Il y a seulement quelques mois, Serena était encore une insouciante adolescente californienne. Aujourd'hui tout a changé. Elle vit avec ses deux frères Jon et Wyatt dans le manoir de Wailing Hill à Salem, ville que leurs parents ont fui pour les protéger de leur destinée de sorciers. La fratrie a découvert un monde où cohabitent sorciers, vampires et loups-garous. Un monde déchiré par des guerres de pouvoir, où le danger est omniprésent. Après une nuit d'horreur où elle a vu la mort frapper, Serena est dévorée par l'angoisse : où est passé Julian ? Alors qu'elle espère le voir réapparaître, c'est sa tante Monica qui fait son retour au Manoir accompagné d'un inconnu, Léon, sorcier vaudou....
Originaire de l’arrière-pays provençal, Emilie Bonnet est trentenaire, et vit aujourd’hui à Londres.
Elevée au sein d’une famille amoureuse des livres, Emilie Bonnet est attirée très tôt par la littérature.

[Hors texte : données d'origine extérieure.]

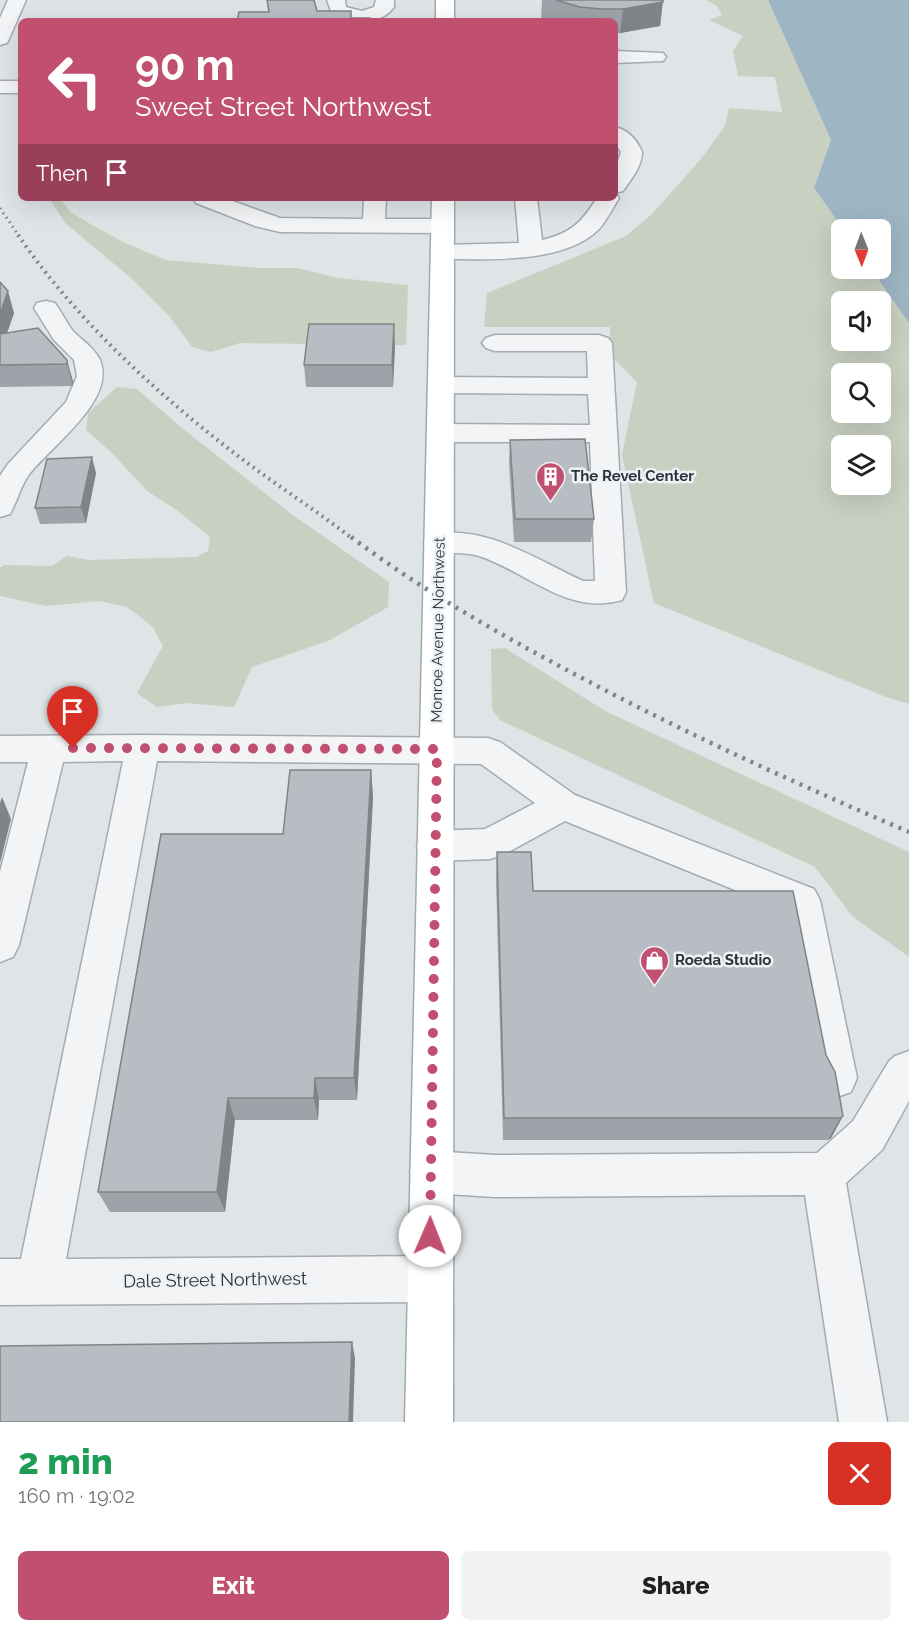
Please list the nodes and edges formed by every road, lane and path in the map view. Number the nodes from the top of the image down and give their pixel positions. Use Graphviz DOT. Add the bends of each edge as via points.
graph roads {
  1 [pos="16,0"];
  2 [pos="336,0"];
  3 [pos="385,0"];
  4 [pos="445,0"];
  5 [pos="445,18"];
  6 [pos="0,39"];
  7 [pos="618,57"];
  8 [pos="656,57"];
  9 [pos="0,87"];
  10 [pos="18,87"];
  11 [pos="618,135"];
  12 [pos="618,181"];
  13 [pos="212,201"];
  14 [pos="375,201"];
  15 [pos="443,201"];
  16 [pos="526,201"];
  17 [pos="606,201"];
  18 [pos="374,225"];
  19 [pos="443,226"];
  20 [pos="531,249"];
  21 [pos="443,252"];
  22 [pos="46,308"];
  23 [pos="66,338"];
  24 [pos="34,341"];
  25 [pos="495,344"];
  26 [pos="441,386"];
  27 [pos="601,386"];
  28 [pos="441,434"];
  29 [pos="604,434"];
  30 [pos="0,507"];
  31 [pos="439,543"];
  32 [pos="49,748"];
  33 [pos="143,748"];
  34 [pos="0,749"];
  35 [pos="437,749"];
  36 [pos="563,805"];
  37 [pos="435,846"];
  38 [pos="0,945"];
  39 [pos="909,1070"];
  40 [pos="837,1078"];
  41 [pos="431,1172"];
  42 [pos="823,1174"];
  43 [pos="429,1279"];
  44 [pos="19,1282"];
  45 [pos="429,1422"];
  46 [pos="863,1422"];
  1 -- 6 [label="street"];
  2 -- 3 [label="street" via="338,10 355,16 379,12 385,7"];
  4 -- 5 [label="main road"];
  7 -- 8 [label="street"];
  9 -- 10 [label="street"];
  11 -- 12 [label="street" via="633,150"];
  13 -- 18 [label="street" via="280,225 314,216"];
  14 -- 18 [label="street"];
  15 -- 19 [label="main road, Monroe Avenue Northwest"];
  16 -- 20 [label="street"];
  17 -- 20 [label="street" via="590,226 565,240"];
  18 -- 19 [label="street"];
  19 -- 21 [label="main road, Monroe Avenue Northwest"];
  20 -- 21 [label="street"];
  21 -- 26 [label="main road, Monroe Avenue Northwest"];
  22 -- 23 [label="street"];
  23 -- 24 [label="street"];
  23 -- 30 [label="street" via="88,362 90,374 84,396 19,469"];
  25 -- 27 [label="street" via="599,343"];
  26 -- 27 [label="street"];
  26 -- 28 [label="main road, Monroe Avenue Northwest"];
  27 -- 29 [label="street"];
  28 -- 29 [label="street"];
  28 -- 31 [label="main road, Monroe Avenue Northwest"];
  29 -- 31 [label="street" via="611,592 579,592 483,546"];
  31 -- 35 [label="main road, Monroe Avenue Northwest"];
  32 -- 33 [label="street"];
  32 -- 34 [label="street"];
  32 -- 38 [label="street"];
  33 -- 35 [label="street"];
  33 -- 44 [label="street"];
  35 -- 36 [label="street" via="488,751"];
  35 -- 37 [label="main road, Monroe Avenue Northwest"];
  36 -- 37 [label="street" via="490,844"];
  36 -- 40 [label="street" via="801,900"];
  37 -- 41 [label="main road, Monroe Avenue Northwest"];
  39 -- 42 [label="street" via="898,1079 878,1120 852,1155"];
  41 -- 42 [label="street" via="495,1176"];
  41 -- 43 [label="main road, Monroe Avenue Northwest"];
  42 -- 46 [label="street"];
  43 -- 44 [label="street, Dale Street Northwest"];
  43 -- 45 [label="main road, Monroe Avenue Northwest"];
}
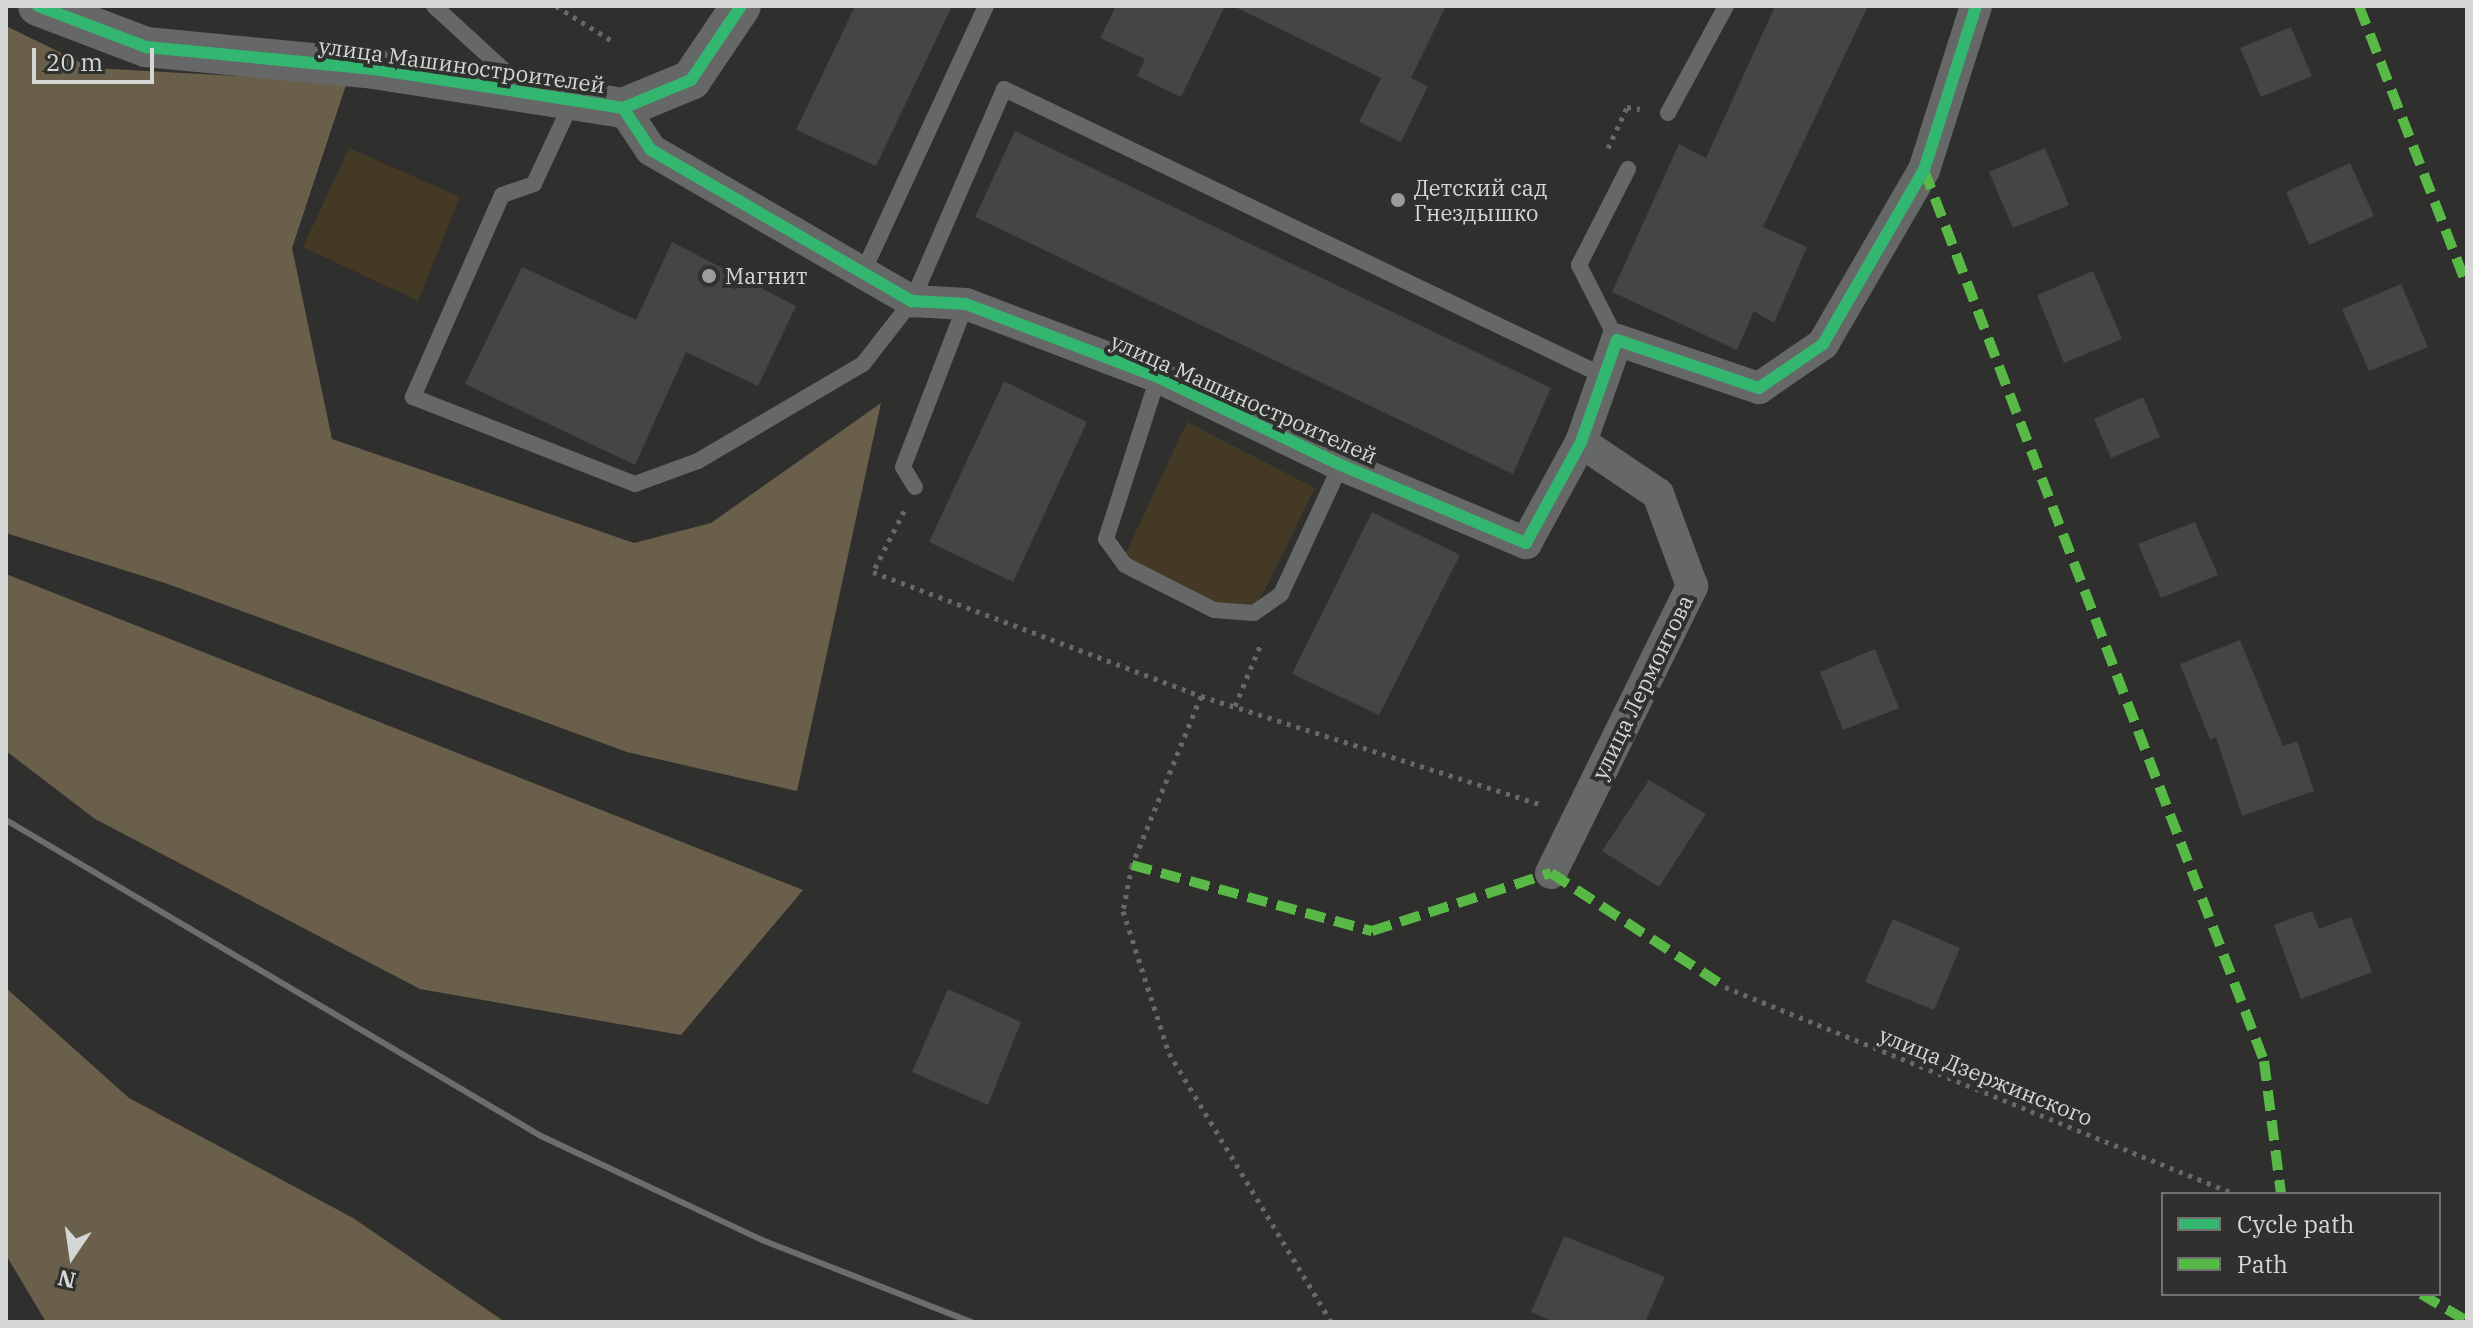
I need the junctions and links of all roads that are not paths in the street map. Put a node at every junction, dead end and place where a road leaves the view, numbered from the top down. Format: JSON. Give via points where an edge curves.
{"nodes":[{"id":1,"x":38,"y":6,"type":"edge"},
{"id":2,"x":434,"y":6,"type":"edge"},
{"id":3,"x":741,"y":6,"type":"edge"},
{"id":4,"x":986,"y":6,"type":"edge"},
{"id":5,"x":1726,"y":6,"type":"edge"},
{"id":6,"x":1976,"y":6,"type":"edge"},
{"id":7,"x":532,"y":94,"type":"junction"},
{"id":8,"x":573,"y":101,"type":"junction"},
{"id":9,"x":623,"y":108,"type":"junction"},
{"id":10,"x":1668,"y":113,"type":"road end"},
{"id":11,"x":1628,"y":169,"type":"road end"},
{"id":12,"x":864,"y":270,"type":"junction"},
{"id":13,"x":912,"y":301,"type":"junction"},
{"id":14,"x":966,"y":304,"type":"junction"},
{"id":15,"x":1617,"y":340,"type":"junction"},
{"id":16,"x":1604,"y":376,"type":"junction"},
{"id":17,"x":1158,"y":377,"type":"junction"},
{"id":18,"x":1581,"y":442,"type":"junction"},
{"id":19,"x":1341,"y":465,"type":"junction"},
{"id":20,"x":915,"y":487,"type":"road end"},
{"id":21,"x":1551,"y":873,"type":"dead end"}],
"edges":[{"from":1,"to":7,"type":"street","name":"улица Машиностроителей","via":[[146,47],[374,69]]},
{"from":2,"to":7,"type":"lane"},
{"from":3,"to":9,"type":"street","via":[[691,80]]},
{"from":4,"to":12,"type":"lane"},
{"from":5,"to":10,"type":"lane"},
{"from":6,"to":15,"type":"street","via":[[1924,170],[1823,344],[1759,388]]},
{"from":7,"to":8,"type":"street","name":"улица Машиностроителей"},
{"from":8,"to":9,"type":"street","name":"улица Машиностроителей"},
{"from":8,"to":13,"type":"lane","via":[[534,184],[502,195],[413,397],[635,484],[698,461],[863,364]]},
{"from":9,"to":12,"type":"street","name":"улица Машиностроителей","via":[[651,150]]},
{"from":11,"to":15,"type":"lane","via":[[1579,265]]},
{"from":12,"to":13,"type":"street","name":"улица Машиностроителей"},
{"from":13,"to":14,"type":"street","name":"улица Машиностроителей"},
{"from":13,"to":16,"type":"lane","via":[[1004,89]]},
{"from":14,"to":17,"type":"street","name":"улица Машиностроителей"},
{"from":14,"to":20,"type":"lane","via":[[903,467]]},
{"from":15,"to":16,"type":"street"},
{"from":16,"to":18,"type":"street"},
{"from":17,"to":19,"type":"street","name":"улица Машиностроителей"},
{"from":17,"to":19,"type":"lane","via":[[1106,539],[1125,565],[1214,610],[1254,613],[1281,594]]},
{"from":18,"to":19,"type":"street","name":"улица Машиностроителей","via":[[1526,543]]},
{"from":18,"to":21,"type":"street","name":"улица Лермонтова","via":[[1658,494],[1692,586]]}]}
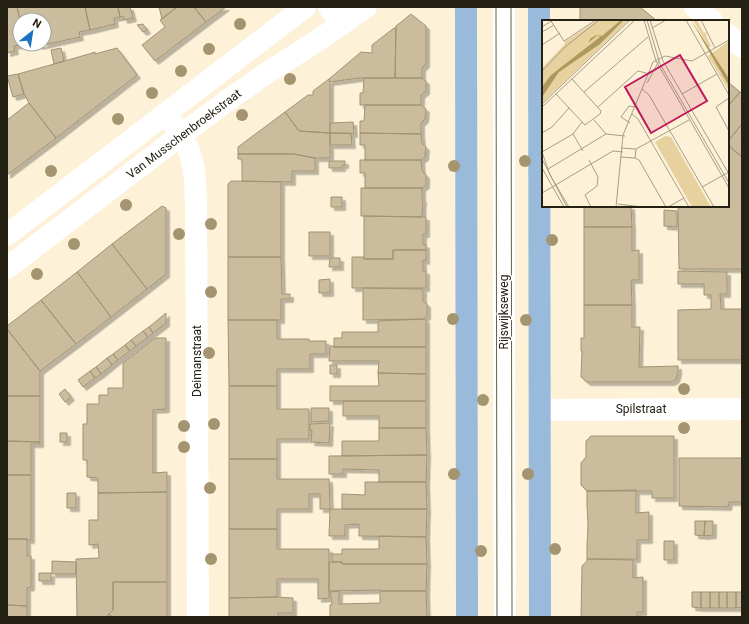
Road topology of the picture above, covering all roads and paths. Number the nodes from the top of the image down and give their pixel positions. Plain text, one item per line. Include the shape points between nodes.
1 (305, 7) edge
2 (329, 7) edge
3 (366, 7) edge
4 (466, 7) edge
5 (504, 7) edge
6 (540, 7) edge
7 (695, 7) edge
8 (711, 20) edge
9 (342, 24) junction
10 (729, 36) edge
11 (742, 47) edge
12 (165, 114) junction
13 (181, 135) junction
14 (7, 235) edge
15 (7, 268) edge
16 (540, 410) junction
17 (742, 410) edge
18 (198, 617) edge
19 (467, 617) edge
20 (505, 617) edge
21 (540, 617) edge

1 - 12 street
2 - 9 street
3 - 9 street, Van Musschenbroekstraat
4 - 19 main road
5 - 20 street, Rijswijkseweg
6 - 16 main road
7 - 8 street
9 - 13 street, Van Musschenbroekstraat via 259,78
10 - 11 street
12 - 13 street, Deimanstraat
12 - 14 street
13 - 15 street, Van Musschenbroekstraat
13 - 18 street, Deimanstraat via 191,158 196,202
16 - 17 street, Spilstraat
16 - 21 main road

Une imagination débordante guide ses premiers pas romanesques : au gré des projets d’écriture, elle explore différents styles, analyse les romans phares, pour décoder les clés de conception des intrigues. Liane Moriarty ou Joel Dicker sont ses plumes les plus inspirantes, mais elle ne revendique pas une influence précise.
En 2014, elle se jette dans le grand bain de la publication, à travers la plate-forme en ligne Wattpad. Elle n’a de cesse alors d’écrire, et son style se perfectionne au sein d’une communauté de lectrices assidues. Sous le pseudonyme Emilie Brighton, elle plonge ses premiers écrits dans la romance légère (« chick litt »). Approchée par des maisons d’édition, elle publie ainsi 6 premiers romans entre 2017 et 2019, aujourd’hui épuisés, aux éditions Lips& Co. En quittant cette - défunte - maison d’édition, Emilie Brighton cède la place à Emilie Bonnet, et se spécialise dans la littérature fantastique, aux confins de l’horreur et de l’extraordinaire.
Son roman « Les Héritiers de Salem » est le premier d’une saga de plusieurs volumes, le quatrième tome est en cours d’écriture. Pour la genèse de ce « Prix de l’imaginaire 2021 », Emilie a puisé ses forces créatrices depuis son admiration de l’œuvre de Stephen King, son attrait inconditionnel pour l’univers fantastique et initiatique d’Harry Potter, mais aussi des œuvres cinématographiques sur la culture populaire des sorcières « modernes ». « Les Héritiers de Salem », c’est l’histoire de la confluence tumultueuse entre deux courants opposés : raviver les traditions et légendes de la terre, et suivre le flot d’un monde à la digitalisation accélérée. Car ces sorcières modernes sont aussi les porte-paroles de la liberté d’expression, la liberté d’être et de faire : autant de thèmes précieux sous l’écriture d’Emilie, à la jonction fascinante du passé et du présent.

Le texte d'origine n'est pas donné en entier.